Und jetzt kommts zum dritten mal: Wie gesagt schleppt die Gen Z keinen schwereren Psycho-Rucksack mit sich rum als wir. Sie ist sich aber bewusster, dass der Rucksack da ist. Und sie ist bereit, auch mal da reinzuschauen, und vielleicht den einen oder anderen Knorz zu lösen – bevor Kinder da sind.

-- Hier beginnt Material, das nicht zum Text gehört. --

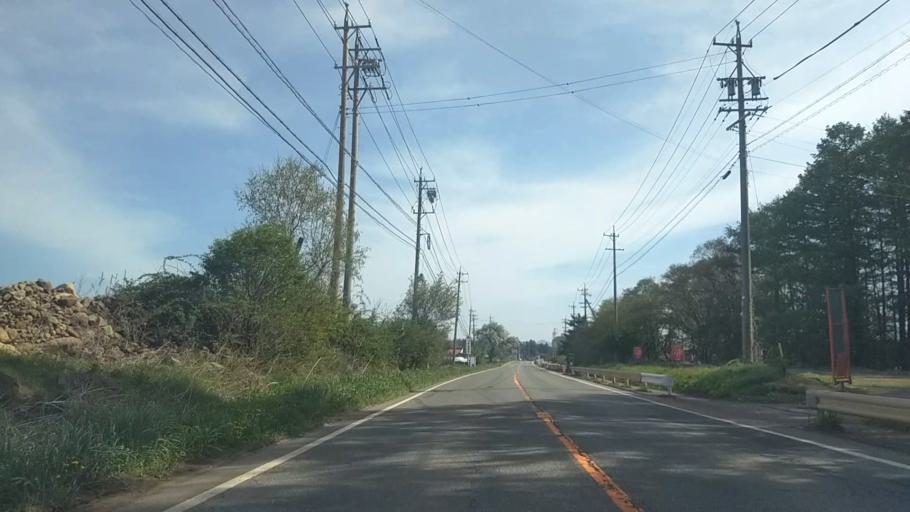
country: JP
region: Nagano
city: Saku
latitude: 35.9666
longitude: 138.4771
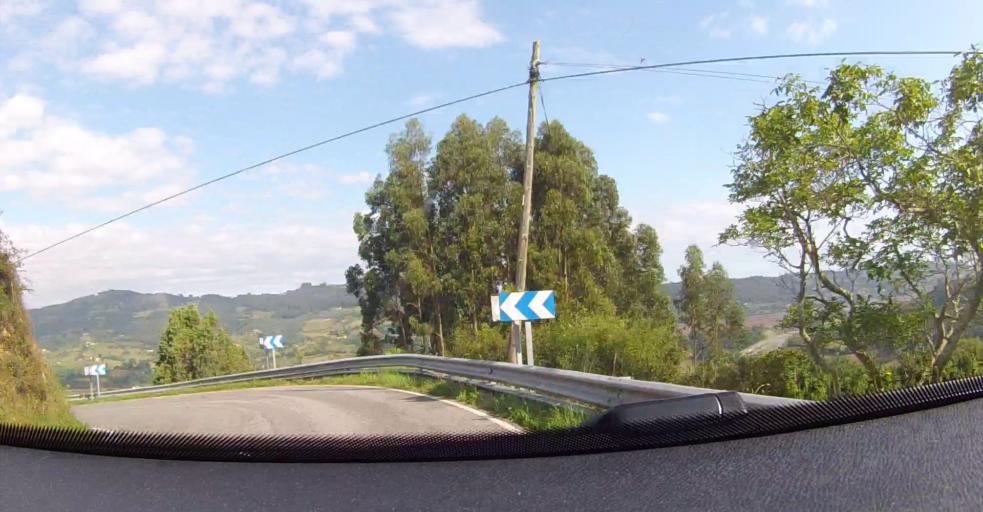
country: ES
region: Asturias
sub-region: Province of Asturias
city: Villaviciosa
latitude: 43.4864
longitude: -5.4145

Statt in teure Babyvorbereitungskurse oder in Dutzende Ratgeber zu investieren, wären die meisten werdenden Eltern mit einer Psychotherapie wohl besser beraten. Für mich und meine Kids wärs sicherlich besser gewesen, hätte mich vor zwanzig Jahren mal jemand gefragt: «Sind Sie sicher, dass Sie Ihren Kindern vorleben wollen, dass Sie sich selbst nur mögen, wenn Sie in ihren eigenen Augen perfekt sind?» Wir hätten alle mehr davon gehabt als von meiner perfekten Baby- Wickeltechnik.